As I said to the preparatory meeting for this conference, to us international solidarity is the lifeblood of trade unionism. To us there are no borders when it comes to practicing the universal slogan of the working class – an injury to one is an injury to all.
The need for this conference is underlined by deepening crises in both countries. The human rights abuses in Zimbabwe have scaled new heights. The beatings of ordinary people, the burning down of their property, the killings and torture continue as though the current negotiations means nothing to the illegal Mugabe regime.
Let us again statethat we support the ongoing efforts to negotiate a political settlement to the Zimbabwe crises. We accordingly wish President Thabo Mbeki and the other facilitators of these negotiations together with all parties involved good luck and success as they try to find lasting solutions to the Zimbabwe crises. We must however hurry to say we will not give these negotiations unconditional
support. To us the following issues are not negotiable.
Any settlement that does not recognise the will of the people as expressed in the 29 March elections will not be acceptable.

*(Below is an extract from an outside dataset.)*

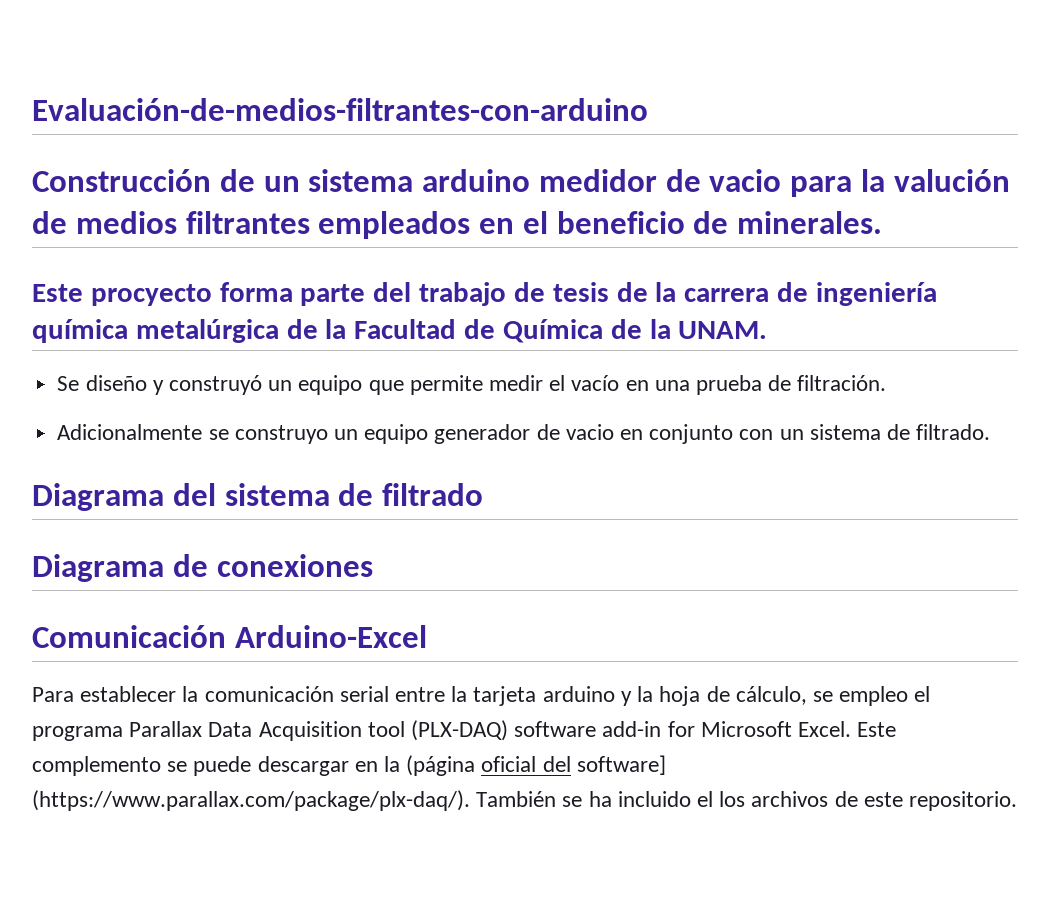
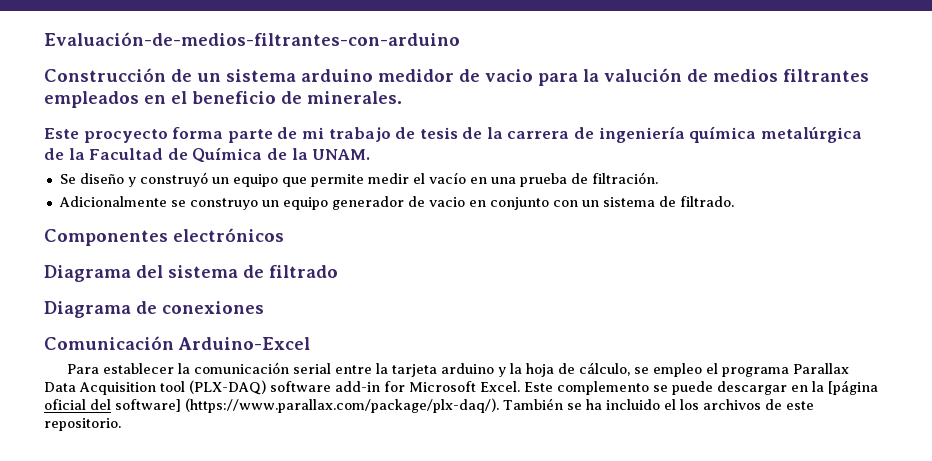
[373,282,412,302] del -> [277,127,324,139] de mi
(991, 432) none -> [44,228,284,246] // Componentes electrónicos
[406,755,476,776] (página -> [828,380,878,395] [página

It will represent an elite accord that can never enjoy legitimacy in the eyes of the ordinary people of Zimbabwe.
- The June elections were illegitimate and therefore the outcomes must not be recognised.
- The government to be formed should be an interim government whose main task should be mainly limited to preparing for a fresh round of elections that will strictly adhere to the SADC elections protocols.
- Violence, intimidation and use of state of institutions in a factional and partisan fashion must come to an end.
Whilst all these negotiations proceed and whilst we wish these talks
success, we know that we cannot let up the pressure on the Mugabe government.
There is no contradiction between negotiations to find a peaceful settlement
and the mass struggles and pressure. There is no settlement. There are rumours
to the fact that the settlement is near. We shall accordingly continue to pile
pressure until a settlement is reached that is based on our demands.
In the meantime we do not recognise Mugabe as the President of Zimbabwe. We insist that he should not be invited in the SADC heads of state summit that takes place in South Africa on 15-17 August 2008. We shall accordingly protest his presence here. We call on COSATU members in Gauteng, as well as all progressive civil society formations and other freedom lovers to join us to register our disgust
at his presence through a march we are organising for 16 August 2008.
In this summit we shall present the draft programme we developed in the preparations meeting for discussion and adoption. We want a total isolation of Mugabe and his cronies.